> [Recorded data]:
________________________________________
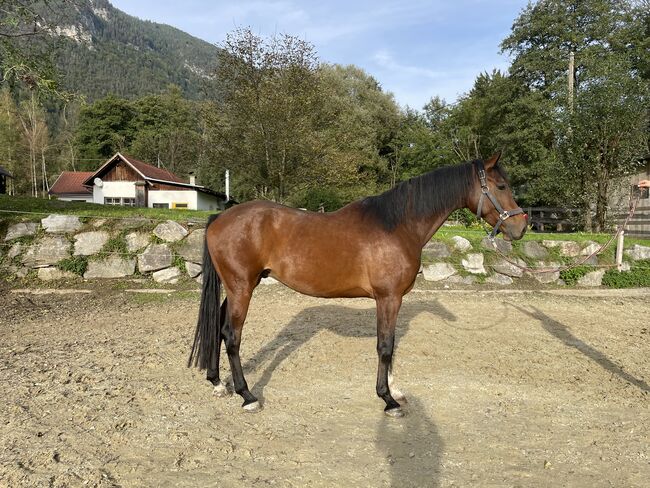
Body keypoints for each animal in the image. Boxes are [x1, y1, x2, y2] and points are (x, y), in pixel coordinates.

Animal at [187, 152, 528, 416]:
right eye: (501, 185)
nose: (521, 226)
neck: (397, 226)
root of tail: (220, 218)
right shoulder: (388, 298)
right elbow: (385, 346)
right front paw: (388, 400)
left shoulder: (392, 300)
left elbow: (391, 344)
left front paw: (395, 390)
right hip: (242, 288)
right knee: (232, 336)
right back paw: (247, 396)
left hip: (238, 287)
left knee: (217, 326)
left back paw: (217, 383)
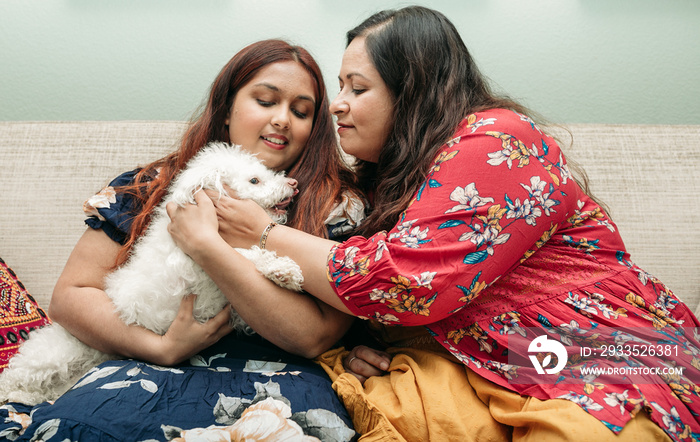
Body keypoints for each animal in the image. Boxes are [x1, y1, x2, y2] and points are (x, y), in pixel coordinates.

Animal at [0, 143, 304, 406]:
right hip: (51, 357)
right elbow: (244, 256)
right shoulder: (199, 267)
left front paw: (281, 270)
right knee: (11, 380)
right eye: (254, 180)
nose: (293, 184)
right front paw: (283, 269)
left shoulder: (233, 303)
________________________________________
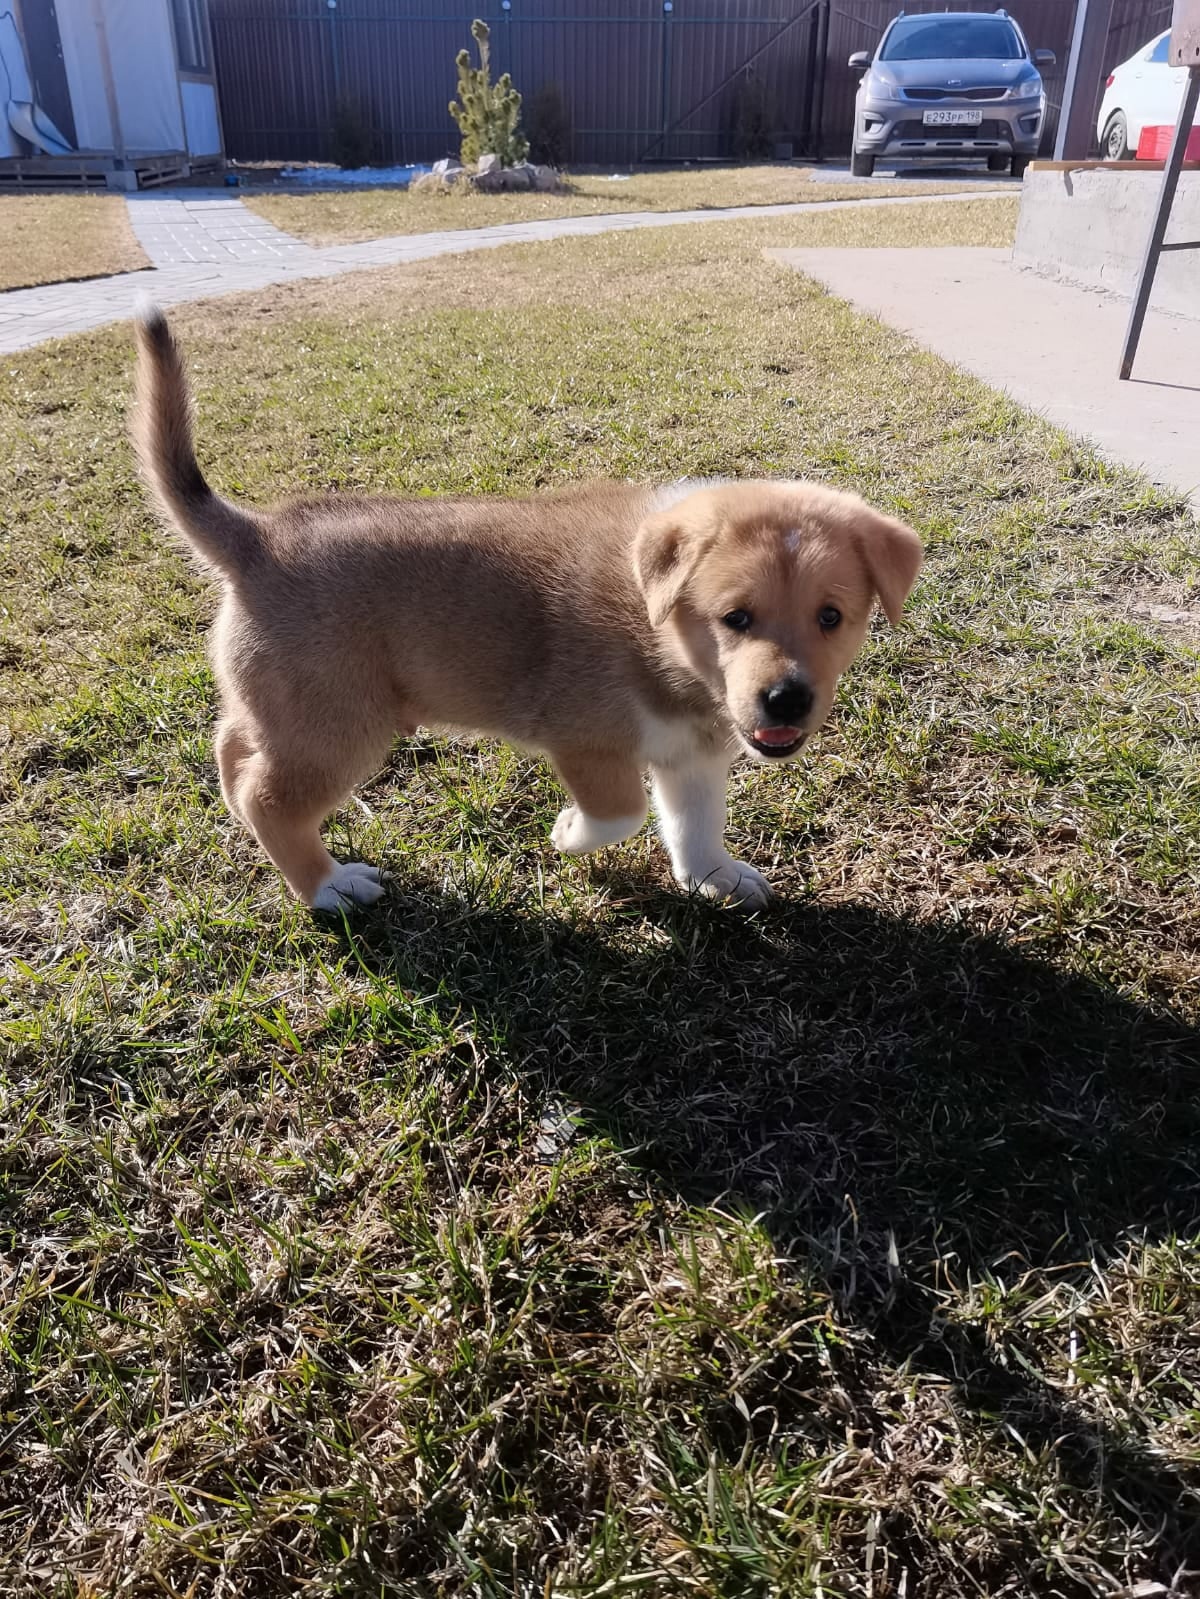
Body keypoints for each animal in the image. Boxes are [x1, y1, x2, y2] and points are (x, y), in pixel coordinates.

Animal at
________________________________________
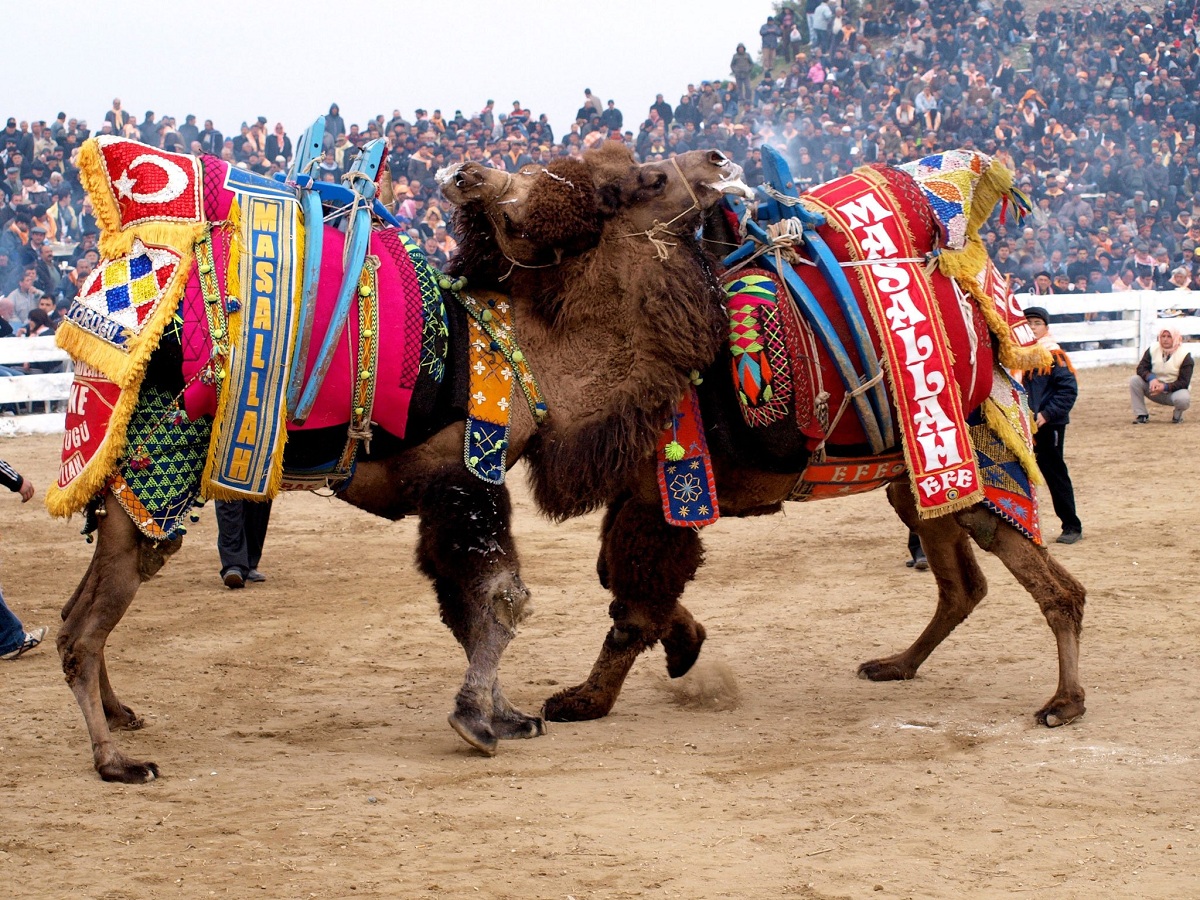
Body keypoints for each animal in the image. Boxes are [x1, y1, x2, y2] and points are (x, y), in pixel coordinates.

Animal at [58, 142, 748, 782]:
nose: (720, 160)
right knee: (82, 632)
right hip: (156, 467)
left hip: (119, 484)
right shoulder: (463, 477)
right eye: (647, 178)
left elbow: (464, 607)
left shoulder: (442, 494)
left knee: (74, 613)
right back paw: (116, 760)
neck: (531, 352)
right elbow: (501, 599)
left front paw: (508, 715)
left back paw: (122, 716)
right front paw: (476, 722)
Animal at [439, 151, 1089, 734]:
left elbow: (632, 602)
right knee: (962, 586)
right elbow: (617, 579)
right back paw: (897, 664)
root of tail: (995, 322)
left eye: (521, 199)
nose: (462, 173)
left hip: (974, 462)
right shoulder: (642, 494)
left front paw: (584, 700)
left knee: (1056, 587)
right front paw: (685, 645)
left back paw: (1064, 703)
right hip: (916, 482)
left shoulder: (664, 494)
________________________________________
> [Try it]: In the entries above, please find the line with "left hip: (974, 462)" and the line with "left shoulder: (664, 494)", then write out exactly those two lines and every line between them, and nothing more.

> [Exercise solution]:
left hip: (974, 462)
right shoulder: (642, 494)
left front paw: (584, 700)
left knee: (1056, 587)
right front paw: (685, 645)
left back paw: (1064, 703)
right hip: (916, 482)
left shoulder: (664, 494)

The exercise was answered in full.